Work request → In the entries that follow, which lines hold the string "BHASAKAR"? List them.

= = =

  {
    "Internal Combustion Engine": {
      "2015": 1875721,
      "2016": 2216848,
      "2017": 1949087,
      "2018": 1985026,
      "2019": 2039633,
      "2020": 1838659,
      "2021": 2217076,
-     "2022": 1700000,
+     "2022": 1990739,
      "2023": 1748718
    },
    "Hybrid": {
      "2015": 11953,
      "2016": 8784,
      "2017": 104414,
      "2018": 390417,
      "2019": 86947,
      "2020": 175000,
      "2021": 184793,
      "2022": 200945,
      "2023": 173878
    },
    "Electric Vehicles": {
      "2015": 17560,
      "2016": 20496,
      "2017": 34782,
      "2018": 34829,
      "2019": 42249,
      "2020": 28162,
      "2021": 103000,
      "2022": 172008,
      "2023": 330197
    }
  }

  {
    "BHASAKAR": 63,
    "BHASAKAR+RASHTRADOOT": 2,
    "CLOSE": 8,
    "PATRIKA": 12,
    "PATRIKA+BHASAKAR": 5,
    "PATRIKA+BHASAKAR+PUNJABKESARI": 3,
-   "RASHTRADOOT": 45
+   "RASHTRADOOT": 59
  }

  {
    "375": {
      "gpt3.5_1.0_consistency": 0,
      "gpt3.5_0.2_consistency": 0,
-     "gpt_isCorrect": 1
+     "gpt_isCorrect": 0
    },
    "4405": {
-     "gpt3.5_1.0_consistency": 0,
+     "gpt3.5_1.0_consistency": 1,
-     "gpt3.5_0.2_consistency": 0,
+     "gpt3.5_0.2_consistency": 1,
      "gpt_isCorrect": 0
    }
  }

= = =

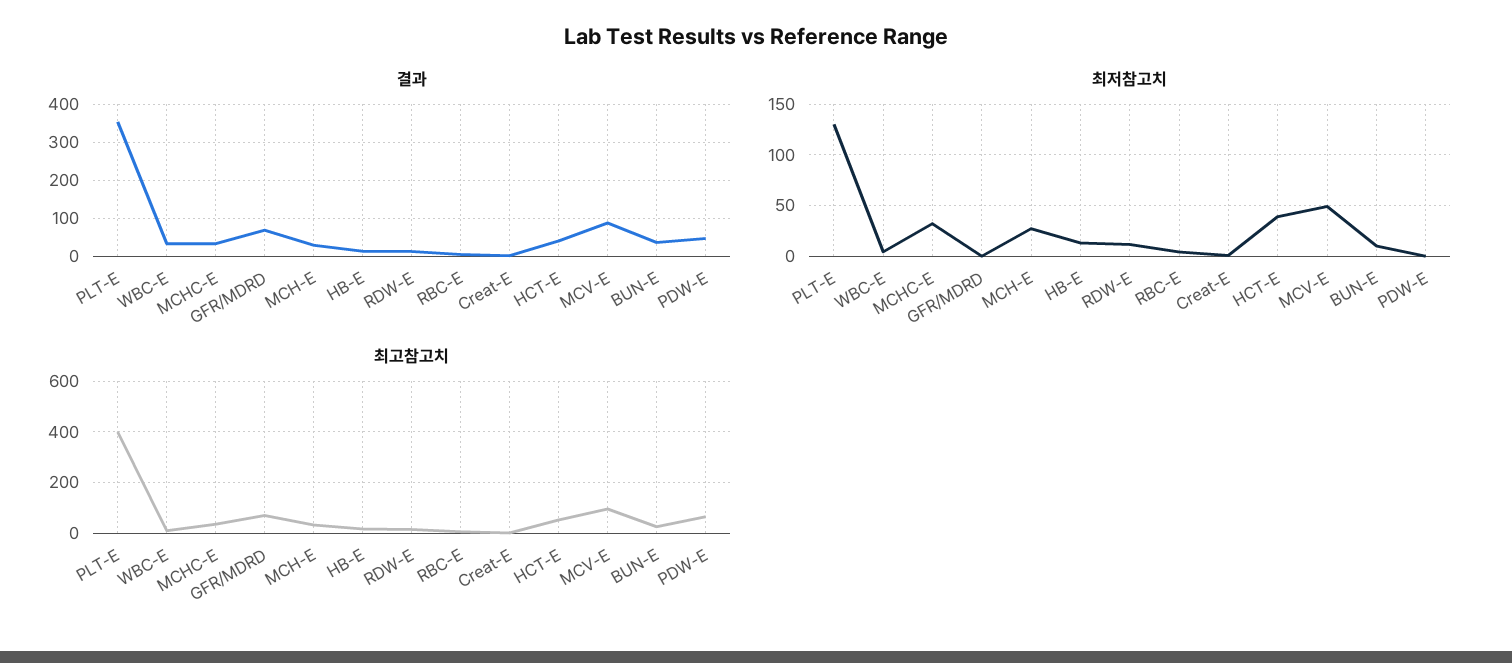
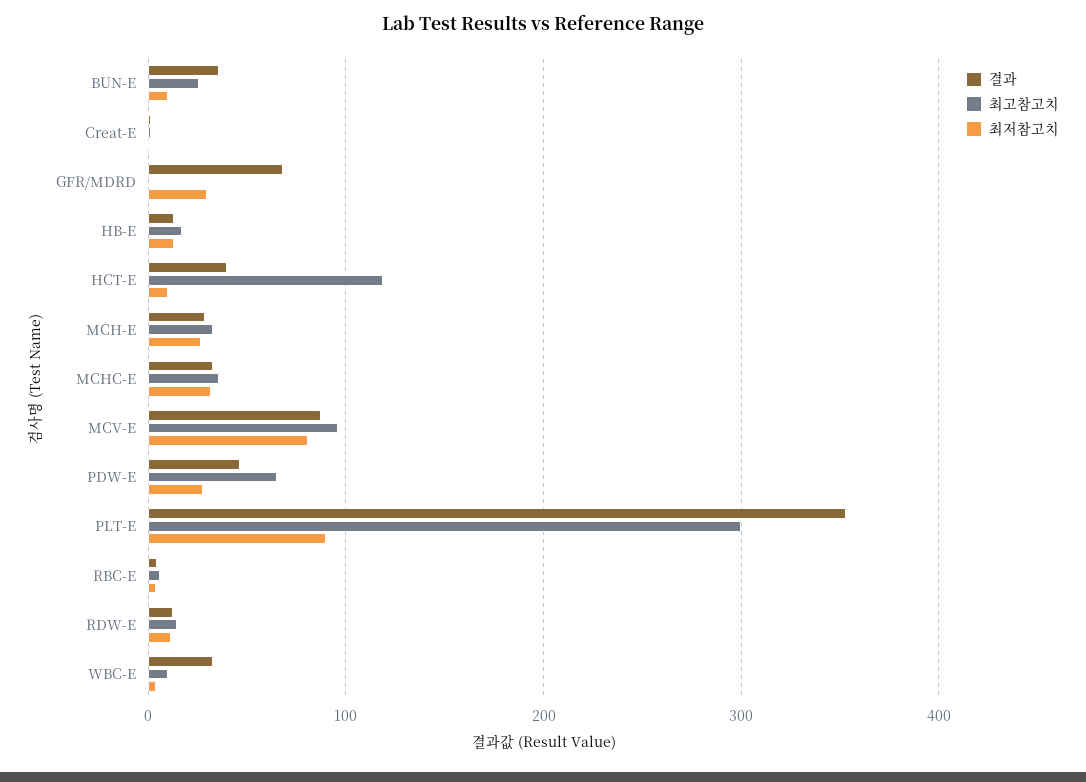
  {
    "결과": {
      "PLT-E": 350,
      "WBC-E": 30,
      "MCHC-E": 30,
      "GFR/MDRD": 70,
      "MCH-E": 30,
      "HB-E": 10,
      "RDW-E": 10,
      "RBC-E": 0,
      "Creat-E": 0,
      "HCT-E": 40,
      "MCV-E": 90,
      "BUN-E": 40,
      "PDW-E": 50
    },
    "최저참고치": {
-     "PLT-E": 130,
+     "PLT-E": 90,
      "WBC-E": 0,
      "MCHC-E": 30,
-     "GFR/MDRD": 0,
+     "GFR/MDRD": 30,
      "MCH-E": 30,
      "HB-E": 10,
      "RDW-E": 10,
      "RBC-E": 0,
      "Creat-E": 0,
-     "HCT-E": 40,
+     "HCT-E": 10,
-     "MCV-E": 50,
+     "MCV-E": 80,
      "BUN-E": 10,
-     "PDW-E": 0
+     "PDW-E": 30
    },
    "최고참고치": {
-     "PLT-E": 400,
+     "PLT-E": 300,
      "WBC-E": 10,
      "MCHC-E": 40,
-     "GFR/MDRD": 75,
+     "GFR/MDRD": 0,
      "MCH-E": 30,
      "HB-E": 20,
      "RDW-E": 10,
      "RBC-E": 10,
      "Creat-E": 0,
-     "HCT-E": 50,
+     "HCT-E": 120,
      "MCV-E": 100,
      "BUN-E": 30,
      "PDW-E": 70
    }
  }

= = =

Solution →
    "BHASAKAR": 63,
    "BHASAKAR+RASHTRADOOT": 2,
    "PATRIKA+BHASAKAR": 5,
    "PATRIKA+BHASAKAR+PUNJABKESARI": 3,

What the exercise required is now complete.